Mar 29 - Added example with Chat Completions API to help specify allowed prompts.
Apr 3 - Clarified that dropping Chat Completion API turns is allowed.
Apr 20 - Added a more formal description of the solution format.
Apr 21 - Candidate solutions must be posted in the comments before market close.
Apr 27, 6:43am: (M1000 subsidy!) Will a prompt that enables GPT-4 to solve easy Sudoku puzzles be found? (2023) → (M11000 subsidy!) Will a prompt that enables GPT-4 to solve easy Sudoku puzzles be found? (2023)
Apr 30, 1:57am: (M11000 subsidy!) Will a prompt that enables GPT-4 to solve easy Sudoku puzzles be found? (2023) → (M20000 subsidy!) Will a prompt that enables GPT-4 to solve easy Sudoku puzzles be found? (2023)
April 30, 2:57 am: Added that the percentage is defined against a fixed pool of puzzles, if it solves at least one in a preliminary test of 5.

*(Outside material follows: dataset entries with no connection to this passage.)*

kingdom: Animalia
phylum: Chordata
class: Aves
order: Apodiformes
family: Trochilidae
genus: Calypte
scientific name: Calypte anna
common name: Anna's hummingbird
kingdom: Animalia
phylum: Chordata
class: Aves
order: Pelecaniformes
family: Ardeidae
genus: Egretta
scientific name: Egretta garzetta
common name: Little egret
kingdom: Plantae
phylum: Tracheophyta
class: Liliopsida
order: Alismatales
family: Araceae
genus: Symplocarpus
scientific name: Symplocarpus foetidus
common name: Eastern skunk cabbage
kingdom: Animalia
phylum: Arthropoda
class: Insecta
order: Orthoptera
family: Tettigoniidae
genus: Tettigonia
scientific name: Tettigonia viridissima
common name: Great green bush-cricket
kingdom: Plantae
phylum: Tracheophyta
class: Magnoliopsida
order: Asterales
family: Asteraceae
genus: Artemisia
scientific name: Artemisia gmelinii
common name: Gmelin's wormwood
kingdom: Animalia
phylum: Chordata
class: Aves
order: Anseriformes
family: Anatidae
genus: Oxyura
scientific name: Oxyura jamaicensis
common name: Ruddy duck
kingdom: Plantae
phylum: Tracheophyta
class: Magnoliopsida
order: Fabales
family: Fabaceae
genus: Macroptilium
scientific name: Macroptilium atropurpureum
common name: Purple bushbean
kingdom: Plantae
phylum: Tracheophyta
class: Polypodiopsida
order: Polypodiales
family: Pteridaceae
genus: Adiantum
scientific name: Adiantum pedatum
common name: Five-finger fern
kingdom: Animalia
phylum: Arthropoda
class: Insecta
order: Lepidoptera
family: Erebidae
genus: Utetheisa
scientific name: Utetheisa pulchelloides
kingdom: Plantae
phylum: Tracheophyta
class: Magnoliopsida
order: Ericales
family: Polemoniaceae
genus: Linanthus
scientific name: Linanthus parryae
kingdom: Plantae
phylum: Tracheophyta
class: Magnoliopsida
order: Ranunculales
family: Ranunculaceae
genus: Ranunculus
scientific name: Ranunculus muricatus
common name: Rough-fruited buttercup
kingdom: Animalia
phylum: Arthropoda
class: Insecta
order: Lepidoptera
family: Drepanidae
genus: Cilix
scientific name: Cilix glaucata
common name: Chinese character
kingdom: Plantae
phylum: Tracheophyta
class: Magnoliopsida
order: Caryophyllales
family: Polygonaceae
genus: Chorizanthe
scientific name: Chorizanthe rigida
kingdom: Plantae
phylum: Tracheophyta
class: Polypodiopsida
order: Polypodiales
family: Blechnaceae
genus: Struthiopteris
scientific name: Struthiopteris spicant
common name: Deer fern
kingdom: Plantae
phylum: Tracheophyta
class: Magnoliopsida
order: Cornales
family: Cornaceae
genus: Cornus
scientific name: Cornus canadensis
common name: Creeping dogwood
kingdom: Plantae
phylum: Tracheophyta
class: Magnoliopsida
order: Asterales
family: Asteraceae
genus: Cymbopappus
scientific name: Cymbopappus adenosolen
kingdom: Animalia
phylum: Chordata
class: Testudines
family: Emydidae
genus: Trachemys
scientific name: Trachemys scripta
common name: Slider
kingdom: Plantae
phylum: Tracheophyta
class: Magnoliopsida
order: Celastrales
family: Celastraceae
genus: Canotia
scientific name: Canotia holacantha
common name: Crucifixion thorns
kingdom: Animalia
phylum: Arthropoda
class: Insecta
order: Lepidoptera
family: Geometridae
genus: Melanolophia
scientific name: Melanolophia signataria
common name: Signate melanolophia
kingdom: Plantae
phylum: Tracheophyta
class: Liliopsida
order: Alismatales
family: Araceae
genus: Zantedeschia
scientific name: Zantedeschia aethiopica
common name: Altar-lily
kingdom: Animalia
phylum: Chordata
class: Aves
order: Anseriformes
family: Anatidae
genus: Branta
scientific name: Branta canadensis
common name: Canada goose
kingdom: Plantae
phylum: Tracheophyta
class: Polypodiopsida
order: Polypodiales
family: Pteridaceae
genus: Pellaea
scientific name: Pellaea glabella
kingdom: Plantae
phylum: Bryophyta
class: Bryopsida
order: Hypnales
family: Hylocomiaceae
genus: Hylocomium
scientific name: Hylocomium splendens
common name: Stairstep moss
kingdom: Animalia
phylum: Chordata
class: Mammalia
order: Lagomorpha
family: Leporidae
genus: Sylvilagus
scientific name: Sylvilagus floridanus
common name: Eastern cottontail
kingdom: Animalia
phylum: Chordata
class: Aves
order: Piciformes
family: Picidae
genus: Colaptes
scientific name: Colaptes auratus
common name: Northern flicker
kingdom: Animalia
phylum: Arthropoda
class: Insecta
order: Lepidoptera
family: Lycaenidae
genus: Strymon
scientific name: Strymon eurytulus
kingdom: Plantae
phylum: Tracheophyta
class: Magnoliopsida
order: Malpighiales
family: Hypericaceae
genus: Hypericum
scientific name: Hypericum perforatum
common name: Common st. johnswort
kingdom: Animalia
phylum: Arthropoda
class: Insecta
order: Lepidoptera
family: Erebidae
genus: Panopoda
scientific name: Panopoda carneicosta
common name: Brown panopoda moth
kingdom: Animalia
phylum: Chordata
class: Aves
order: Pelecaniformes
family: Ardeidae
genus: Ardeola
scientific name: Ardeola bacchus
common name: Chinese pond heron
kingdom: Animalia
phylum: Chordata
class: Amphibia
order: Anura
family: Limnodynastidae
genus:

April 30, 5:37 am: Judging will be done with the API. ChatGPT may be accepted if it has a high success rate, but if there's any debate I will use the API with temperature 0. New York Times is chosen as the presumptive source of Sudoku puzzles.
May 5, 2 pm: Link to script on Github, changed puzzle provider to LA Times.
May 7, 3 pm: Details on posting collateral for API costs.
July 16, 7:38 AM: @Mira conflict of interest commitment.